The most emblematic case is Vantablack, a substance derived from carbon nanotubes able to absorb almost all light, the blackest black ever produced. In 2016 Anish Kapoor acquired the exclusive rights to its artistic use, becoming the only artist in the world authorized to employ it. The move set off a furious controversy in the artistic community, because it touched a new nerve: the idea that a material could be owned exclusively, that nobility had migrated from the cost of the metal to the right of access, to the monopoly over an aesthetic possibility, a private platform governance of a color.

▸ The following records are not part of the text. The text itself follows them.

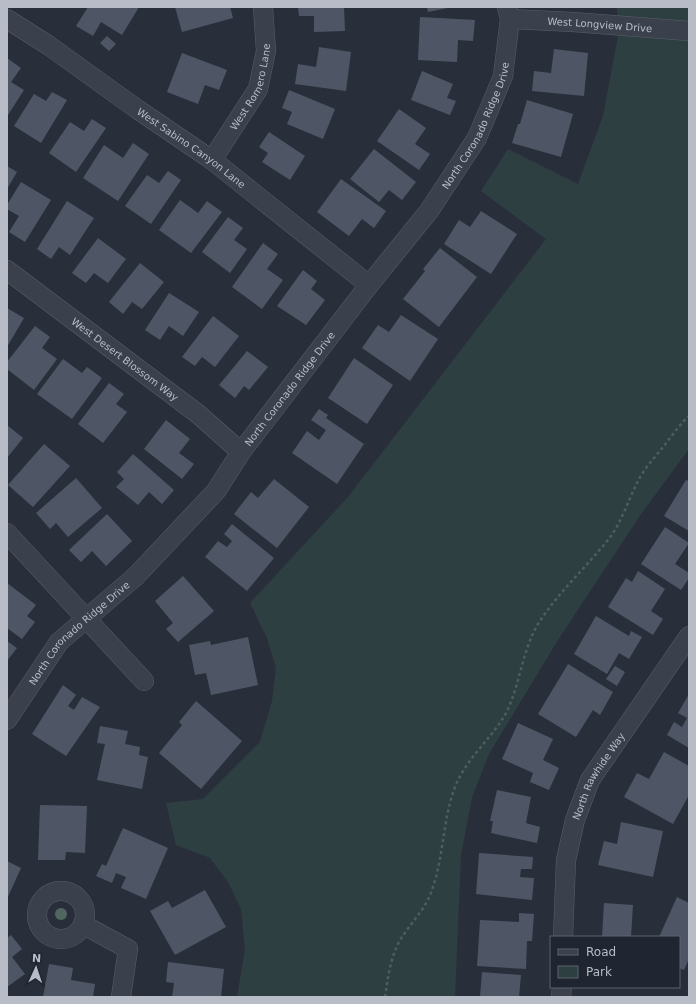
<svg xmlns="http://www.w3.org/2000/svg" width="696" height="1004" font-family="'DejaVu Sans',sans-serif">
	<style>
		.green { fill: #2e3f41 }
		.building { fill: #4e5665 }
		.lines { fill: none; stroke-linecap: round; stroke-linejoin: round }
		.minor-casing { stroke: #595f6a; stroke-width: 20 }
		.path { stroke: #4e5d60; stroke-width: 2.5; stroke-dasharray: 3 3; stroke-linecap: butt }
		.minor { stroke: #3b414c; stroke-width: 19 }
		.tree { fill: #50675f }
		.labels { text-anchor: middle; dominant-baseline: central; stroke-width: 4; stroke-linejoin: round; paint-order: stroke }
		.street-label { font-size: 10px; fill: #b7bcc7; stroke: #202631 }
	</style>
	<rect width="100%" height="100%" fill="#282f3b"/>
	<path class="green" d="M617 7H689V449L641 514 558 640 489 754 472 797 461 855 455 997H237L245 949 241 909 228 882 210 858 176 845 166 803 203 799 260 742 272 701 276 668 267 638 250 603 348 497 546 239 481 191 508 149 578 184 603 116 618 36Z"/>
	<g class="building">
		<path d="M88 7H139L122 35 101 22 93 36 76 26Z"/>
		<path d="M175 7H230L233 18 182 32Z"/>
		<path d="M298 7H344L345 31 314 32V16H299Z"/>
		<path d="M427 7H448V8L428 12Z"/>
		<path d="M420 17 475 20 473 41 458 40 457 62 418 60Z"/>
		<path d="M107 36 116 44 109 51 100 43Z"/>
		<path d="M319 47 351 52 346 91 295 84 298 64 316 67Z"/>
		<path d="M554 49 588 53 584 96 532 91 534 71 551 73Z"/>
		<path d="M182 53 227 70 219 90 205 85 198 104 167 92Z"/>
		<path d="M7 58 21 68 11 82 24 90 8 115Z"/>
		<path d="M422 71 453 84 447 98 456 101 450 115 411 100Z"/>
		<path d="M289 90 335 109 323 139 287 124 292 112 282 108Z"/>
		<path d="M52 92 67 100 41 143 14 126 34 94 46 101Z"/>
		<path d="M527 100 573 114 561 157 512 143 518 124H520Z"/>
		<path d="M399 109 426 128 415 144 430 154 419 170 377 141Z"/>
		<path d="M92 119 106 128 76 172 49 153 70 122 84 131Z"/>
		<path d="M269 132 305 156 290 180 262 162 268 153 259 147Z"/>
		<path d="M133 143 149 154 118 201 83 178 104 145 123 158Z"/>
		<path d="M374 149 416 182 402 200 389 190 379 202 350 179Z"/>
		<path d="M7 166 17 172 7 189Z"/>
		<path d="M168 171 181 180 151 224 125 206 147 175 159 183Z"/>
		<path d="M341 179 386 211 374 228 362 219 349 236 317 212Z"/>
		<path d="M21 182 51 200 25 242 9 232 19 216 7 209V205Z"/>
		<path d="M180 200 198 213 207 201 222 212 191 253 159 230Z"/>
		<path d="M67 201 94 218 70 255 59 247 51 259 37 249Z"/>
		<path d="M481 211 517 234 491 274 444 244 459 220 470 227Z"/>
		<path d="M228 217 243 228 234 240 247 249 230 273 202 252Z"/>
		<path d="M98 238 126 259 108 283 94 273 86 283 72 273Z"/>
		<path d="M263 243 278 254 267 269 283 280 262 309 232 287Z"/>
		<path d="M440 248 477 277 439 327 403 299 425 271 423 269Z"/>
		<path d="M140 263 164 282 142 309 132 302 123 314 109 302Z"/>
		<path d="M303 270 317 281 311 289 325 300 306 325 277 306Z"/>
		<path d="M169 293 199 312 183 336 169 326 160 340 145 330Z"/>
		<path d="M7 308 24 318 7 347Z"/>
		<path d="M401 315 438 339 410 381 362 348 378 325 389 332Z"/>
		<path d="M213 316 239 336 215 367 202 357 195 366 182 357Z"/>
		<path d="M35 326 50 337 42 348 57 359 34 390 7 369V362Z"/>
		<path d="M247 351 268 367 249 390 244 386 235 398 219 385Z"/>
		<path d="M354 358 393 385 367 424 328 398Z"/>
		<path d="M63 359 82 373 87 367 102 378 72 419 37 394Z"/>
		<path d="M109 383 124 394 116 404 127 412 103 443 78 424Z"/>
		<path d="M319 409 328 415 326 418 364 444 337 484 292 453 307 431 319 440 326 430 311 420Z"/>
		<path d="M166 420 190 439 179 453 194 464 182 479 144 449Z"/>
		<path d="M7 425 23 438 7 458Z"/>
		<path d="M44 444 70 466 33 507 8 485Z"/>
		<path d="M133 454 174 490 162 504 149 492 138 505 116 487 124 479 117 472Z"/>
		<path d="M76 478 102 508 68 537 56 523 50 529 36 513Z"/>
		<path d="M274 479 309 507 277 548 234 514 251 492 258 498Z"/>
		<path d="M686 480 689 481V531L664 516Z"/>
		<path d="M107 514 132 541 106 566 92 551 81 562 69 550Z"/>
		<path d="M232 524 274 558 247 591 205 557 218 541 227 547 232 541 224 534Z"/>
		<path d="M665 527 689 543 675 564 689 573V578L681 590 641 564Z"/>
		<path d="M638 571 665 589 651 611 663 619 653 635 608 607 626 578 632 582Z"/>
		<path d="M183 576 214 611 178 642 166 629 173 623 155 601Z"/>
		<path d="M7 583 36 605 27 616 35 622 22 639 7 628Z"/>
		<path d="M596 616 629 636 631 631 642 637 629 659 619 653 607 674 574 654Z"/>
		<path d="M248 637 258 685 211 695 206 673 195 675 189 645 210 641 211 645Z"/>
		<path d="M7 641 17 648 7 661Z"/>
		<path d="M568 664 613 692 600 715 593 710 576 737 538 714Z"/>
		<path d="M615 666 625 672 617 686 606 679Z"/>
		<path d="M63 685 76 695 68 706 74 710 82 697 100 707 66 756 32 734Z"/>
		<path d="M689 694V748L667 735 674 722 682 727 687 718 678 713Z"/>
		<path d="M196 701 242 741 201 789 159 753 182 725 179 722Z"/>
		<path d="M518 723 553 739 543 760 559 768 549 790 530 782 533 773 502 759Z"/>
		<path d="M100 726 128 731 125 744 140 747 139 755 148 757 142 789 97 780 105 744 97 743Z"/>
		<path d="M664 752 689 766V795L673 824 624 797 637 773 649 779Z"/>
		<path d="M497 790 531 797 526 823 540 827 537 843 491 833 493 821H490Z"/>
		<path d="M40 805 87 806 85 853 66 852 65 860H38Z"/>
		<path d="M621 822 663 831 653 877 598 865 604 841 617 844Z"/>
		<path d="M123 828 168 848 146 899 121 888 126 877 116 873 112 883 96 876 102 864 106 866Z"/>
		<path d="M479 853 533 857 532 869H521L520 877 534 878 532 900 476 894Z"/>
		<path d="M7 861 21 868 7 899Z"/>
		<path d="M205 890 226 927 175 955 150 911 168 901 172 908Z"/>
		<path d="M677 897 689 903V959L684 970 679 968V937H659Z"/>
		<path d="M604 903 633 905 631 937H602Z"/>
		<path d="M519 913 534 914 532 941H527L526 969 477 966 480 920 519 922Z"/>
		<path d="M11 935 22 949 12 957 25 974 7 987V938Z"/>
		<path d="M168 962 224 969 221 997H172L174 983 166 982Z"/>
		<path d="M49 964 73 968 71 980 95 984 93 997H43Z"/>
		<path d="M482 972 521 975 519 997H480Z"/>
	</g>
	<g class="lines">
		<g class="minor-casing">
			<g id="minor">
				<path id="s1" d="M7 19 48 45 137 109 212 160 369 285"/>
				<path id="s2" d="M510 19 573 22 689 31"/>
				<path id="s3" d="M212 160 258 89 266 51 263 7"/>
				<path id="s4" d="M7 270 198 414 241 452"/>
				<path d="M7 533 144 681"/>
				<path id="s5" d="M7 720 59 642 136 576 216 491 241 452 369 285 429 211 477 138 503 76 510 19 507 7"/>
				<circle cx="61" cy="915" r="24"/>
				<path d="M84 925 128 949 121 997"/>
				<path id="s6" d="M563 937 566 860 575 820 590 780 689 636"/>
				<path d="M561 997 562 987"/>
			</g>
		</g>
		<path class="path" d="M385 997C388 978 390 959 399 942 408 926 423 912 430 895 444 861 442 821 455 787 466 759 490 740 505 715 520 687 521 653 538 624 558 592 588 566 611 536 623 519 629 498 639 479 645 468 655 457 663 447 671 437 679 425 689 416"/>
		<use href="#minor" class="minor"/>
	</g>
	<circle class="tree" cx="61" cy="914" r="6"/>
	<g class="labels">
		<g class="street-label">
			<text stroke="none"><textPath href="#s2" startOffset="90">West Longview Drive</textPath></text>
			<text stroke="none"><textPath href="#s3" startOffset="84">West Romero Lane</textPath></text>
			<text stroke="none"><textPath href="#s5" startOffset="762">North Coronado Ridge Drive</textPath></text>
			<text stroke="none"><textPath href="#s1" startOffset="225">West Sabino Canyon Lane</textPath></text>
			<text stroke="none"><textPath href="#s4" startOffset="148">West Desert Blossom Way</textPath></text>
			<text stroke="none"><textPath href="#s5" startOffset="438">North Coronado Ridge Drive</textPath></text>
			<text stroke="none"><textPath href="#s5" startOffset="114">North Coronado Ridge Drive</textPath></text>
			<text stroke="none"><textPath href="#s6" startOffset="168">North Rawhide Way</textPath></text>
		</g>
	</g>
	<rect width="696" height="1004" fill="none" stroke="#b7bcc7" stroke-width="16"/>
	<rect x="550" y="936" width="130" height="52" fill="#202631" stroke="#5c626d"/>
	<rect x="558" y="949" width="20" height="6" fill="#3b414c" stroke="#5c626d"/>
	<text x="586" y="956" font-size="12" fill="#b7bcc7">Road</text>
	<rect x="558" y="966" width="20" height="12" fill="#2e3f41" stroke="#5c626d"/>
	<text x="586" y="976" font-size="12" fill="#b7bcc7">Park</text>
	<g transform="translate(36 968) rotate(3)" stroke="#202631" stroke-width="3" paint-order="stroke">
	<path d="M0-3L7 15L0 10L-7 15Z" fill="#b7bcc7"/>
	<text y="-6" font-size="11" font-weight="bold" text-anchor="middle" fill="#b7bcc7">N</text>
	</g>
</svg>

This shift reveals what nobility has become in the art of the present. It exceeds the precious substance: it is the exclusivity of access, the patent, the unreproducible technique, the hugely costly collaboration with a laboratory or an industry. Titanium, aerospace alloys, custom-developed materials, proprietary technologies, are the new golds, and their prestige derives from the fact that very few can afford them or even procure them. Rarity has shifted from the deposit to the laboratory, from the mine to the contract, sorted now by access rather than by ore, a new ranking sequencing of the possible.

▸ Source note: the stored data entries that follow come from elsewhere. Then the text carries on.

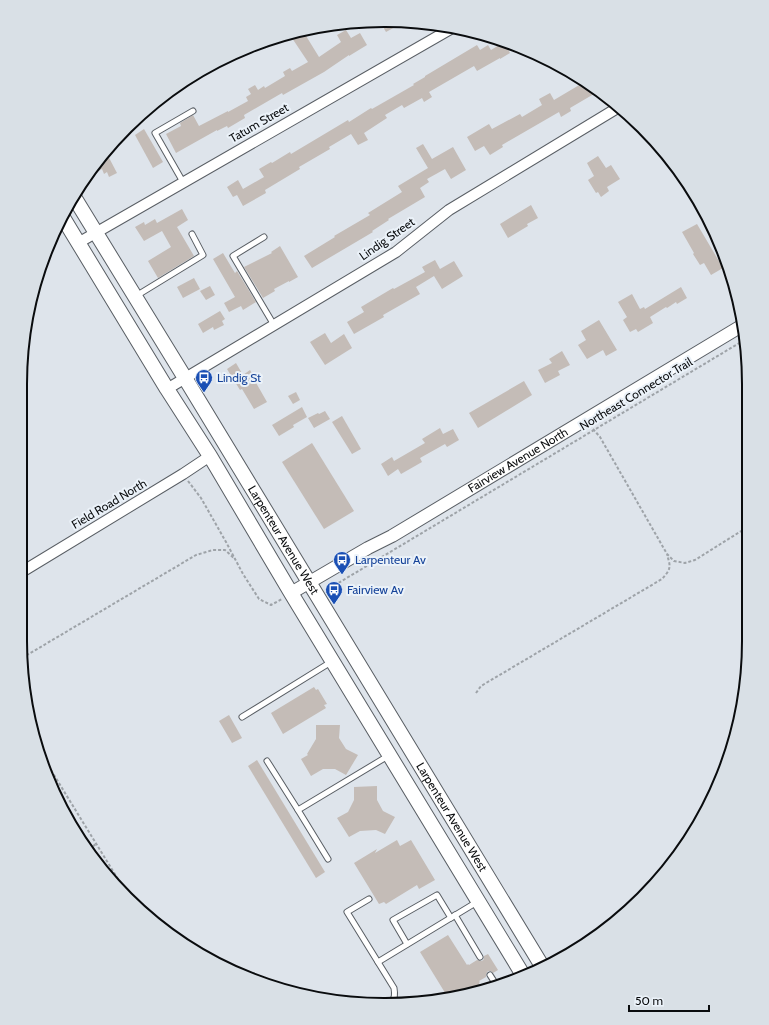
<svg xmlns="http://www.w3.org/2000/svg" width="769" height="1025" viewBox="0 0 769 1025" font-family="Cabin,sans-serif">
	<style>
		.building { fill: #c4bcb7 }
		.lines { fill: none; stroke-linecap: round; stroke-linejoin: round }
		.service-casing { stroke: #595e64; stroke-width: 7 }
		.minor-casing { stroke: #595e64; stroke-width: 12 }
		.tertiary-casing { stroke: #595e64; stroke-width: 14 }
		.secondary-casing { stroke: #595e64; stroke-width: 16 }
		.path { stroke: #9ea3a8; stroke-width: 2; stroke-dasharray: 3 2; stroke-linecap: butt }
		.service { stroke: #fff; stroke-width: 5 }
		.minor { stroke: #fff; stroke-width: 10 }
		.tertiary { stroke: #fff; stroke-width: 12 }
		.secondary { stroke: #fff; stroke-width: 14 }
		.labels { text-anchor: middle; stroke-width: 4; stroke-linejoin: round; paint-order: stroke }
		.street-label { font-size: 12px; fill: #0a0c0e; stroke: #ebf2f9 }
		.transit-label { font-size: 12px; fill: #164399; stroke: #ebf2f9; text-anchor: start }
		.rim { fill: none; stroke: #0a0c0e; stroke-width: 2 }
	</style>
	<rect width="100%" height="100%" fill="#dee4eb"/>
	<g class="building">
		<polygon points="379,20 384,20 404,22 386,32"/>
		<polygon points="346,30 351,38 360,33 367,45 349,56 349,55 324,72 283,95 282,93 244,115 245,118 228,128 227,126 217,131 217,130 176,153 166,134 181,126 180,123 193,115 199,126 228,111 228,112 248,101 246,97 251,94 248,89 255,85 258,90 264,86 265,88 285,76 283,72 290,68 292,71 308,62 292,38 303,31 319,57 341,42 337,35"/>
		<polygon points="504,42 510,53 500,59 500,58 477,71 474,66 429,92 432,97 424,102 422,98 404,108 402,105 385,115 387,118 364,133 368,140 358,145 351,134 329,147 330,149 299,167 300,169 265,190 266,193 243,206 237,195 233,197 227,187 238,180 243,189 264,177 259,169 271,162 272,163 290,152 291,154 348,120 349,122 371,108 372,109 414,85 413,84 425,77 425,76 477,45 480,50 488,45 491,50"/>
		<polygon points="586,81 599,91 570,108 571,111 561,117 559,112 502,145 503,147 490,155 484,146 475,151 467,137 489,124 492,129 520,114 522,117 542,105 539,99 550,93 554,100"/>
		<polygon points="144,129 163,162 153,168 135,135"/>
		<polygon points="423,144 432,159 453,147 466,170 451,179 445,169 427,179 429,182 420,188 425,197 388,219 389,220 372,231 373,232 312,268 304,256 335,237 334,236 370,215 368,213 402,192 398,186 428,168 416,148"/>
		<polygon points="106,152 117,173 109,177 107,172 104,174 102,169 97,172 94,165"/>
		<polygon points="598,156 606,168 611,165 620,179 607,187 609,191 601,197 598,192 596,193 588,180 594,176 587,163"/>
		<polygon points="531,205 538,218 527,224 528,226 508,238 500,224"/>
		<polygon points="182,209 188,220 177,227 194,256 158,278 148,261 171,247 162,231 144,241 135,227 144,222 145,225 155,219 157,223"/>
		<polygon points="697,224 723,268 711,275 704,263 700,265 693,254 694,253 682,232"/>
		<polygon points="280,246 298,277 289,282 289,281 274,289 275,291 263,298 244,267 272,253 271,252"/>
		<polygon points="223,253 235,273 237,271 256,302 243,310 241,306 229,312 224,303 235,297 213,259"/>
		<polygon points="435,260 440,269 454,261 463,276 442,289 434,276 416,287 420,294 383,315 384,317 354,334 347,322 364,312 361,307 393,288 394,289 425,272 422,267"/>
		<polygon points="194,278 200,289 183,298 177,287"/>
		<polygon points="210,286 215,295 206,300 200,291"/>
		<polygon points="681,287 687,298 677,304 676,302 667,308 666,307 650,317 653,323 638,332 636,329 630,332 623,320 627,317 618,302 632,294 640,309 644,307 645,309"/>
		<polygon points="220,311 225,319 222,321 224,325 214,330 213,327 203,333 198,324"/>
		<polygon points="599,320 617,350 606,356 603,350 587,359 578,345 586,340 581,331"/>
		<polygon points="325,333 331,343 344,334 352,348 325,365 310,342"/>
		<polygon points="562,351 570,365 558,371 560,375 545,383 538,370 552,363 549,359"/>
		<polygon points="236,363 243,375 250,370 256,380 255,381 267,402 254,409 242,389 240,390 227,369"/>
		<polygon points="524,381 532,395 478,428 469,413"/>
		<polygon points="296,392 300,400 293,404 288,396"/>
		<polygon points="302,407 307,417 293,425 294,427 279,436 272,425"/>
		<polygon points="325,411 330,419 314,428 308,418 318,413 319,414"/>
		<polygon points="342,416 361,449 352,454 332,422"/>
		<polygon points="440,428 443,434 453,429 459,440 447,447 445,444 420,458 422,462 401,474 398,469 388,476 381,464 392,457 394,461 425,443 422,439"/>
		<polygon points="312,443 354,511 324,529 282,462"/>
		<polygon points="314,687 316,690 318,689 327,704 324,705 326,708 283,734 271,713"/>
		<polygon points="229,715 242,738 232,743 219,721"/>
		<polygon points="316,725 340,725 339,738 346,749 358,755 346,775 335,769 323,769 311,776 301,759 308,755 307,754 316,739"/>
		<polygon points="257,760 325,872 316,878 248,766"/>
		<polygon points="377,786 377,800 383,811 395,817 385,834 376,830 360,831 349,837 337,818 348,812 354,800 354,787"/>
		<polygon points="397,840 400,846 411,840 435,880 419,889 417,885 386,904 384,902 379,904 354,863 377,849 375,853"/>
		<polygon points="448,935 467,965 468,964 469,965 477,960 482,961 484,959 484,956 488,954 498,970 493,973 491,971 488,971 486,974 486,977 479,981 480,982 479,983 482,989 447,996 420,952"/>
	</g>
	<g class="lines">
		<defs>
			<g id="service">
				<polyline points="183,182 155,133 193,111"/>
				<polyline points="264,237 233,256 274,325"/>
				<polyline points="136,296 203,255 192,234"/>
				<polyline points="242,717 331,662"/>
				<polyline points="267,761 298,810"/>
				<polyline points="328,859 298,810 388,756"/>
				<path d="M369 899 347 912 394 988C395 994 395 998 391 1003"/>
				<polyline points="455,915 480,957"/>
				<polyline points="407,944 393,920 437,895 451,918"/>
				<polyline points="378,962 477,902"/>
				<polyline points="490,975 497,986"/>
			</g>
			<g id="minor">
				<polyline points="78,243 454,27"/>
				<polyline points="167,389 396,252 449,210 619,107"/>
				<polyline points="20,573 183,474 210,456"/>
			</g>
			<g id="tertiary">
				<path id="s1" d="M291 593 368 548 392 536 743 325"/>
			</g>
			<g id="secondary">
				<path id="s2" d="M74 197 185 378 542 966"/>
				<polyline points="62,216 167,389 210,456 291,593 523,975"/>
			</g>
		</defs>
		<use href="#service" class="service-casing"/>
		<use href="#minor" class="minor-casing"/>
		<use href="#tertiary" class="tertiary-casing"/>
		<use href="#secondary" class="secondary-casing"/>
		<g class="path">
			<polyline points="593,429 600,437 667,554 674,561 685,563 695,560 746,528"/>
			<polyline points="188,481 201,498 226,542 243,574 259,599 271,605 282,599"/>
			<polyline points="330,588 746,339"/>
			<polyline points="22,658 196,555 213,550 225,550 235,559"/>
			<path d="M476 693 481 686 662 579C671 569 671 567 667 555"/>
			<polyline points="38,749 132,902"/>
			<polyline points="89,849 96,844"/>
		</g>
		<use href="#service" class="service"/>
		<use href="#minor" class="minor"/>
		<use href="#tertiary" class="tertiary"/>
		<use href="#secondary" class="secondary"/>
	</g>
	<defs>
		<symbol id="bus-pin" viewBox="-11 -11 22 30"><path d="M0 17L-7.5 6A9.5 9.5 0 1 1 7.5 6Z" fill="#1a4fb4" stroke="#ebf2f9"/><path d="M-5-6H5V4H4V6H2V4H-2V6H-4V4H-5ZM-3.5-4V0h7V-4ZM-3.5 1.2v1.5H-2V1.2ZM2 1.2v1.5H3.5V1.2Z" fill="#fff"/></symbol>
	</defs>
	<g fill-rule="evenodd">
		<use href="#bus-pin" x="194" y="368" width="20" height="27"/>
		<use href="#bus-pin" x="332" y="550" width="20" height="27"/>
		<use href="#bus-pin" x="324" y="580" width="20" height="27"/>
	</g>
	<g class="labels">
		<g class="street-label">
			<text transform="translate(259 123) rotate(-30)" y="4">Tatum Street</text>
			<text transform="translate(387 239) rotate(-35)" y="4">Lindig Street</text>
			<text transform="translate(636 394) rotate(-31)" y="4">Northeast Connector Trail</text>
			<text dy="4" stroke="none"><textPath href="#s1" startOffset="263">Fairview Avenue North</textPath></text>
			<text transform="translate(109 504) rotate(-31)" y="4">Field Road North</text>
			<text dy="4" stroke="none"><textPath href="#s2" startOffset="402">Larpenteur Avenue West</textPath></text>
			<text dy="4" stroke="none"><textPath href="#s2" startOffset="726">Larpenteur Avenue West</textPath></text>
		</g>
		<g class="transit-label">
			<text x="217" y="382">Lindig St</text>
			<text x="355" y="564">Larpenteur Av</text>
			<text x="347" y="594">Fairview Av</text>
		</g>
	</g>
	<path d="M0 0H769V1025H0ZM384 27H385A357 357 0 0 1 742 384V641A357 357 0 0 1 385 998H384A357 357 0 0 1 27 641V384A357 357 0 0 1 384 27Z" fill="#d9e0e6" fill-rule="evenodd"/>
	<path class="rim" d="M384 27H385A357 357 0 0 1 742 384V641A357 357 0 0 1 385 998H384A357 357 0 0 1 27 641V384A357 357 0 0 1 384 27Z"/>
	<path d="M629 1005v6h80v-6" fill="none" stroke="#0a0c0e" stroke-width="2"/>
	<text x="635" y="1005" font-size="12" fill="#0a0c0e" stroke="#ebf2f9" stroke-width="3" paint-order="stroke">50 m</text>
</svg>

At the end of this path, the noble material reveals what it has always been: the place where art tells the truth about its own economy. In a work of pigment and canvas the value is entirely mysterious, produced from the apparent nothing of talent and consensus. In a work of gold, of diamonds, of Vantablack, the value has a body, a part of itself one can weigh, quote, own. Precious matter, more than solving the enigma of art’s value, makes it visible, forcing us to look at the exact point where meaning and money touch and struggle to come apart. For this we will keep seeing gold in museums, and feeling that subtle unease before it. That unease is right. It is art showing us, in a material that glitters, that we have never quite known where the sense of a work ends and its price begins, however confidently the ranking sequencing pretends to tell them apart.